FIG. 19 is an example diagram of a polishing process in which a workpiece is polished.

FIG. 20 is an example diagram of a polishing process in which a workpiece is polished.

[Explanation of symbols]

1 Plate material processing machine 3 Cover 9 Operation panel 11 Work conveyance path 21 Left hand robot 23 Right hand robot 25 Automatic tool changer for left hand robot 27 Automatic tool changer for right hand robot 29 Laser processing machine 33 Work pallet 35 Work clamp 105 Gripper 107 Tool 117 Left blade 119 Right blade

Claims (4)

[Claims] Claim 1: A workpiece conveyance path for transporting the workpiece in and out with the workpiece supported vertically, robots placed on both sides of the workpiece conveyance path, and various types of workpieces held at the tips of these robots.
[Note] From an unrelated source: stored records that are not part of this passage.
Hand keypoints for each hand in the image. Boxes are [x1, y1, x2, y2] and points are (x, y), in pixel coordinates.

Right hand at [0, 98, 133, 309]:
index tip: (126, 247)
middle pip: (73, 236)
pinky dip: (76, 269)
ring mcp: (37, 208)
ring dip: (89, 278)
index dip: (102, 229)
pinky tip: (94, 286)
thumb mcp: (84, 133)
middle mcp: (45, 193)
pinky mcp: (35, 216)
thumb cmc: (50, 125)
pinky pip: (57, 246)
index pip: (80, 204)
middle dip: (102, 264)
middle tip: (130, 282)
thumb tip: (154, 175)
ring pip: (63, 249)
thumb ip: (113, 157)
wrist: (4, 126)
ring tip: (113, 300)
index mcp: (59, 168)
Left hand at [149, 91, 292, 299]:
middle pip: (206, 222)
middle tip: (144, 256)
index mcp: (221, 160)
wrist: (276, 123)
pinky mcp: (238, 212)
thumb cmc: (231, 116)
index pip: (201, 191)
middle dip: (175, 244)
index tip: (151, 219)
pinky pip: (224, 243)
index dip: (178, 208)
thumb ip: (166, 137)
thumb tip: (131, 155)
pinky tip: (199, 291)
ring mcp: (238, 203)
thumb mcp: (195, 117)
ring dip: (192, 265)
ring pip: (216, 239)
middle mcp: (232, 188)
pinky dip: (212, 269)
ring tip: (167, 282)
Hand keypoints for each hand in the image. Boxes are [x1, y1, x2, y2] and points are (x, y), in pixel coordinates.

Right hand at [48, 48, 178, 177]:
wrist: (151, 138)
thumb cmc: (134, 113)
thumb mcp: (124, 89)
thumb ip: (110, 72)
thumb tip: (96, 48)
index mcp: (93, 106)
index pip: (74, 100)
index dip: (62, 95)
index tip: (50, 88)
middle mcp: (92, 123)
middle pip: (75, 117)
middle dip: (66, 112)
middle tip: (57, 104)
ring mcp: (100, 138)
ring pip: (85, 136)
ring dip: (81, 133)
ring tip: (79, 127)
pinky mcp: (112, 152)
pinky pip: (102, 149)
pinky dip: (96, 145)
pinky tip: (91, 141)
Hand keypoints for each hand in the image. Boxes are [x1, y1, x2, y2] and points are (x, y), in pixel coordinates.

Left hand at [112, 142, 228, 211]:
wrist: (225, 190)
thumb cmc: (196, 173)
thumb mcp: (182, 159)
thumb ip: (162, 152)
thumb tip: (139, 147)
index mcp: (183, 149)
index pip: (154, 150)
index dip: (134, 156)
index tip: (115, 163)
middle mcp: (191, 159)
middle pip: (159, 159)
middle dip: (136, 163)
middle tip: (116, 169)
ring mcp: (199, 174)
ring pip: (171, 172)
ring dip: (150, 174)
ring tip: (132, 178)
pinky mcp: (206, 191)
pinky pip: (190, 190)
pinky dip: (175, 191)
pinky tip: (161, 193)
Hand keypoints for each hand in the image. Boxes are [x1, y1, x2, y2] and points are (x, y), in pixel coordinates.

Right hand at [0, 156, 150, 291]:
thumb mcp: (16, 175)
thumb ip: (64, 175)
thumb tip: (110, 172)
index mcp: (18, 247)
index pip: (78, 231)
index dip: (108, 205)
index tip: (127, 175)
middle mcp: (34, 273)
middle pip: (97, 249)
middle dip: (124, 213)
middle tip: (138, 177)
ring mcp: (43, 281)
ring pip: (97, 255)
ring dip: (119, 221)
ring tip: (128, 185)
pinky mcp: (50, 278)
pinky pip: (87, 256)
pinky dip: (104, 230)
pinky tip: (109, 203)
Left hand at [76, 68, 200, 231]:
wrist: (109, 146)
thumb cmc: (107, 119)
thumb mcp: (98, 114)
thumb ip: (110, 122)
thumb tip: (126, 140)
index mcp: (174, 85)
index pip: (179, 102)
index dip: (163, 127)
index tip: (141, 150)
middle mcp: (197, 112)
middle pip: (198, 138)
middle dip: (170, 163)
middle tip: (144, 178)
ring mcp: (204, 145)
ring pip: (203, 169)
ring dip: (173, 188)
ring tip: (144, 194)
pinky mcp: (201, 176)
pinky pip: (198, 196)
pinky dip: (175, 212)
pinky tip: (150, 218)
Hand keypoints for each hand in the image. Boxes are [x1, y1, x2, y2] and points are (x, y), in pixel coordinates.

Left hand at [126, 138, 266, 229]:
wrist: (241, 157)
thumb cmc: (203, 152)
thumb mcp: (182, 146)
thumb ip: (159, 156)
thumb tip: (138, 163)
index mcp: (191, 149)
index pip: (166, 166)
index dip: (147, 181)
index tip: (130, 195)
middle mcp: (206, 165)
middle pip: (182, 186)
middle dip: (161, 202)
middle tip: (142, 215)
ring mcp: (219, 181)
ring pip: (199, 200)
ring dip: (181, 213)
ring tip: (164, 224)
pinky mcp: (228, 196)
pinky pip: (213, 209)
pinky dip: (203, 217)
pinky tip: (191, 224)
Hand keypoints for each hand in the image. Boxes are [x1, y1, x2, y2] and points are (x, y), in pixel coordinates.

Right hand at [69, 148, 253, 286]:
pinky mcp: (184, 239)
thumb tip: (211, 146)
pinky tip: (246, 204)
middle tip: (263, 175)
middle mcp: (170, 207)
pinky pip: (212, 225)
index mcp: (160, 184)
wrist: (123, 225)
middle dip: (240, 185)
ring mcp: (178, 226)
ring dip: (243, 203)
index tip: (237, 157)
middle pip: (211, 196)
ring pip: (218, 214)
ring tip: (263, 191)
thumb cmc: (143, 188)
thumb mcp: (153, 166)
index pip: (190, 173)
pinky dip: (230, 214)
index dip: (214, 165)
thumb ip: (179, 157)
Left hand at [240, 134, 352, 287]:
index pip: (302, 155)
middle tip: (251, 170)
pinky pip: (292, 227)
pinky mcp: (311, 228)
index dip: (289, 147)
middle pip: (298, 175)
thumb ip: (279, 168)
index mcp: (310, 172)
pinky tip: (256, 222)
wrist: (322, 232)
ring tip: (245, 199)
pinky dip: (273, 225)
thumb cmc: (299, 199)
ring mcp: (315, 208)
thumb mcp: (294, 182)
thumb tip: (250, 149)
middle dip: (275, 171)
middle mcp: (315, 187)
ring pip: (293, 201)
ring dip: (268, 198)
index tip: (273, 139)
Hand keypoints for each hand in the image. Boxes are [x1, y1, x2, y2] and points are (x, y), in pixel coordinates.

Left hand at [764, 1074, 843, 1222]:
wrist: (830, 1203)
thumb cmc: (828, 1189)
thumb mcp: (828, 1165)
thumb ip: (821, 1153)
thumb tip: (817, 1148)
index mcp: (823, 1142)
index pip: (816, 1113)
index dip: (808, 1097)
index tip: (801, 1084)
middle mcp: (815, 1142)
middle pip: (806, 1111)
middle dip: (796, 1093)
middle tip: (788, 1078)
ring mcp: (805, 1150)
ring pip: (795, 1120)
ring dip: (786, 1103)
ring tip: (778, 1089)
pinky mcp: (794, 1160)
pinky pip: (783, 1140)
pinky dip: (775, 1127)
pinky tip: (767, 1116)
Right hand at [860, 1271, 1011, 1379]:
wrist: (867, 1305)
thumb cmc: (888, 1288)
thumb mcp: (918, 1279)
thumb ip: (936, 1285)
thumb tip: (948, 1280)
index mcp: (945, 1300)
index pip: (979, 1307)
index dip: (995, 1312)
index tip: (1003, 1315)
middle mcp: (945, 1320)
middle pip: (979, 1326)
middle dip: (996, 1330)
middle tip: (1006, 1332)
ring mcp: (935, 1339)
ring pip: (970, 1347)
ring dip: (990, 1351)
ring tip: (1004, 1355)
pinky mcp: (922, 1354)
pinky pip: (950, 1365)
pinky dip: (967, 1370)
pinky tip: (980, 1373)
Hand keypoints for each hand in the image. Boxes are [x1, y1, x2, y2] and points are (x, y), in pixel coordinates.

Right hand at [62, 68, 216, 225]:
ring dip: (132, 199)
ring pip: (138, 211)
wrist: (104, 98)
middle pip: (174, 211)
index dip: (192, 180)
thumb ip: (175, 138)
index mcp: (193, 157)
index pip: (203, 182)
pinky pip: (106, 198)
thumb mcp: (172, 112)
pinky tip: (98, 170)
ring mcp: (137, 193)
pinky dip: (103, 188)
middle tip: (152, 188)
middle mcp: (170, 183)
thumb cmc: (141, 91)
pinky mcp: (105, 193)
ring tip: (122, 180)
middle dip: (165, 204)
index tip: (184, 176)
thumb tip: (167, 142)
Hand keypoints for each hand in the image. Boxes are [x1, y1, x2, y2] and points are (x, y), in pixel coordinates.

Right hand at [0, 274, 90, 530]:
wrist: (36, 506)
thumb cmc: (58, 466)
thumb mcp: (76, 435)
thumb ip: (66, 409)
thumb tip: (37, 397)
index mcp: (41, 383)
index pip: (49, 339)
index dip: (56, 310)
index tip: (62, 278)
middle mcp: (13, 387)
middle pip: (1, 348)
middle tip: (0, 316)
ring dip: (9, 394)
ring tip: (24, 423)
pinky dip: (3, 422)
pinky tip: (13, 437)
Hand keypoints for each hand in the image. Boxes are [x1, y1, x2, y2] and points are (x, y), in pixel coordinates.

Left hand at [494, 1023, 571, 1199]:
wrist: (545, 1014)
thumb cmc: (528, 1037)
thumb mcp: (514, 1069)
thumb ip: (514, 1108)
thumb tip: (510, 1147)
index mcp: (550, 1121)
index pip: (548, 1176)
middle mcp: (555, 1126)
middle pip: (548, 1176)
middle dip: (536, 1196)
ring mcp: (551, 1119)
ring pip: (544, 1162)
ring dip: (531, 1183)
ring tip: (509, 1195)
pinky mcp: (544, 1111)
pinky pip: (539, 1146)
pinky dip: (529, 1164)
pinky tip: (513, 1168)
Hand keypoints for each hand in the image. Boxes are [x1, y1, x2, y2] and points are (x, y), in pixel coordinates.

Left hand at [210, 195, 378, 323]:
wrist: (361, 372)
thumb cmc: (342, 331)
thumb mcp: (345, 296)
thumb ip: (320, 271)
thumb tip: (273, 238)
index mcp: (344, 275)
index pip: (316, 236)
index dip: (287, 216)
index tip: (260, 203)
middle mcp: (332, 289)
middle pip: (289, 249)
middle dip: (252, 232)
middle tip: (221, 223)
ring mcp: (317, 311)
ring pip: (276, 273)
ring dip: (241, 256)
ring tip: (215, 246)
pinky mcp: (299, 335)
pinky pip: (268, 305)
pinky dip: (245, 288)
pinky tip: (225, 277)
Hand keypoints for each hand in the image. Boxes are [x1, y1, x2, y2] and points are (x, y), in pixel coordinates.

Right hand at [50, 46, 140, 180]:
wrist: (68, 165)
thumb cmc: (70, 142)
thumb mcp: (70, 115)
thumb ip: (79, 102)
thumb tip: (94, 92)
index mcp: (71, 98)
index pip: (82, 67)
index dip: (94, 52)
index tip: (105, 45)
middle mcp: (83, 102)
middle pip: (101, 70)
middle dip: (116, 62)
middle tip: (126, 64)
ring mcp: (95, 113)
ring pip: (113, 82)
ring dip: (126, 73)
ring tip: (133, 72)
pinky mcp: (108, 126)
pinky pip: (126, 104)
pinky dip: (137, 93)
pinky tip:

A plate processing machine characterized by being equipped with an appropriate tool for processing plate materials. 2. The plate processing machine according to claim 1, further comprising a tool changer located close to both said robots. 3. The plate processing machine according to claim 1, further comprising a laser processing machine adjacent to the workpiece conveyance path. 4. The plate processing machine according to claim 3, further comprising a cover that covers both the robots and the laser processing machine, a part of which can be opened and closed, and has an operation panel on the outside.